- Başmakçı Location within Turkey Başmakçı Location within Turkey Aegean
- Coordinates: 37°53′N 30°00′E﻿ / ﻿37.883°N 30.000°E
- Country: Turkey
- Province: Afyonkarahisar
- District: Başmakçı

Government
- • Mayor: Selçuk Gõnüllü (CHP)
- Population (2021): 4,993
- Time zone: UTC+3 (TRT)
- Climate: Csa
- Website: www.basmakci.bel.tr

= Başmakçı =

Başmakçı is a town of Afyonkarahisar Province in the Aegean region of Turkey, closer to Denizli than to the city of Afyon itself. It is the seat of Başmakçı District. Its population is 4,993 (2021). The mayor is Selçuk Gönüllü (CHP).

==History==
The history of Başmakçı goes back to the Hittite era, 1750-1200 BC. It then became a colony of the Phrygians of nearby Dinar. It was subsequently possessed by Lydians, Persians, Ancient Macedonians and Seleucids, the kings of Pergamon, Romans and then Byzantines.

Turkish tribes arrived in Anatolia in 1071, and one of these was the Başmakçı, who came through Azerbaijan, settling near Tarsus on the Mediterranean, where there is a village called Başmakçı still today, and then sometime between 1100 and 1200 moving west to settle in this district of Afyon that has been called Başmakçı ever since.

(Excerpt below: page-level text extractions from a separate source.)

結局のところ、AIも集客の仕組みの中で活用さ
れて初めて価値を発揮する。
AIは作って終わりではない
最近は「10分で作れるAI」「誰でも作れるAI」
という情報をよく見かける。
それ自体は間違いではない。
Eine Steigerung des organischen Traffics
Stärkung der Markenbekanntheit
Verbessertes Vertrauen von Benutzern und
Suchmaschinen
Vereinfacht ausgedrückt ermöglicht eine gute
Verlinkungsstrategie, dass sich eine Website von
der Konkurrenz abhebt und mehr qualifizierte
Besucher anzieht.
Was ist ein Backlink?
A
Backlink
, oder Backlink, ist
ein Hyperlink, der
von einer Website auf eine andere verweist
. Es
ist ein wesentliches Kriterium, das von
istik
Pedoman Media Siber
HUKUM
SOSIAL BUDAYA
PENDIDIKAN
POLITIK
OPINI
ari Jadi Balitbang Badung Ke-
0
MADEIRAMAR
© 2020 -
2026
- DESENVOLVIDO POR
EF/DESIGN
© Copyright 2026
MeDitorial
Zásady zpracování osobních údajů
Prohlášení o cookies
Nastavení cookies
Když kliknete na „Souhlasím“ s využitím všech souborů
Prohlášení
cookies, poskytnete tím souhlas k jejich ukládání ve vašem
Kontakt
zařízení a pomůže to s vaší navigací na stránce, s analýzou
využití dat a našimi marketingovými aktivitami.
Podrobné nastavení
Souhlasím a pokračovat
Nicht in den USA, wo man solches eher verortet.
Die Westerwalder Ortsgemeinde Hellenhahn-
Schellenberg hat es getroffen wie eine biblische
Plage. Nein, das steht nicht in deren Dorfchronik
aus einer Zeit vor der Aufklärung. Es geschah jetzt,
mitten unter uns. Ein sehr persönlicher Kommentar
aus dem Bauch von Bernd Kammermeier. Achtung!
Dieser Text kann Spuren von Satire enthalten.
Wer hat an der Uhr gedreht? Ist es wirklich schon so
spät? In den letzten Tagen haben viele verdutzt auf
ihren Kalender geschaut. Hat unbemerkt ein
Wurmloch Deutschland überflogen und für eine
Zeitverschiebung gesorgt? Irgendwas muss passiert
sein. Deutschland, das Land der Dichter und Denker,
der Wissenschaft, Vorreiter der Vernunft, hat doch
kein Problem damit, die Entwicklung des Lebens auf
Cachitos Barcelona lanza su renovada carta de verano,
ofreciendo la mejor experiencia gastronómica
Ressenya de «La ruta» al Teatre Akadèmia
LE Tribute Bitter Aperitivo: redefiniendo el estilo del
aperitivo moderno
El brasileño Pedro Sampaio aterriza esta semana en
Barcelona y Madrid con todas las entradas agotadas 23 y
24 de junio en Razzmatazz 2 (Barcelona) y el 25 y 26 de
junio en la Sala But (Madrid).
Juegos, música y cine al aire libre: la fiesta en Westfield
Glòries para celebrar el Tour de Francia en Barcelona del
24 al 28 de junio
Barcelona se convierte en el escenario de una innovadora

This part of Anatolia was subsequently controlled by the Germiyan dynasty, who gave the town as dowry when marrying their daughter to the Ottoman Sultan Bayezid I. Thus Başmakçı, a village of 47 families at the time, became an Ottoman land.

Başmakçı was badly damaged in an earthquake in August 1892 when 300 homes were destroyed. However, no one was killed, as it was harvest time and all were in the fields.

Başmakçı was not occupied during the Turkish War of Independence but many of its sons died in that war and World War I previous to it.

==Başmakçı today==
Başmakçı is well-established as the leading egg producing area in Turkey.